DATA TO PROCESS —
──────────
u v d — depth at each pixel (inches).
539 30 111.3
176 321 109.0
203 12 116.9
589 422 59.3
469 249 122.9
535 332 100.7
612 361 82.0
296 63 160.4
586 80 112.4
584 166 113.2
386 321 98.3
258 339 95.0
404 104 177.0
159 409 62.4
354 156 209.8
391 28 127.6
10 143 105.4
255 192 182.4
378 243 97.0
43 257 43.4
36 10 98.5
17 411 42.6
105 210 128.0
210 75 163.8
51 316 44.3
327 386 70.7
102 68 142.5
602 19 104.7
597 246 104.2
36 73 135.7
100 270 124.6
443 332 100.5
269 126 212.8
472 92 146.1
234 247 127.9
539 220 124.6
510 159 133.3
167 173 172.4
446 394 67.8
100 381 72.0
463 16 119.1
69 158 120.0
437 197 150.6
──────────
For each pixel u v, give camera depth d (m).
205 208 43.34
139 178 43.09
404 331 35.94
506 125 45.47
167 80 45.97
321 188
──────────
ASSIGNMENT — From the data, collect all lines where the string "pixel" appears.

ANSWER AREA —
u v d — depth at each pixel (inches).
For each pixel u v, give camera depth d (m).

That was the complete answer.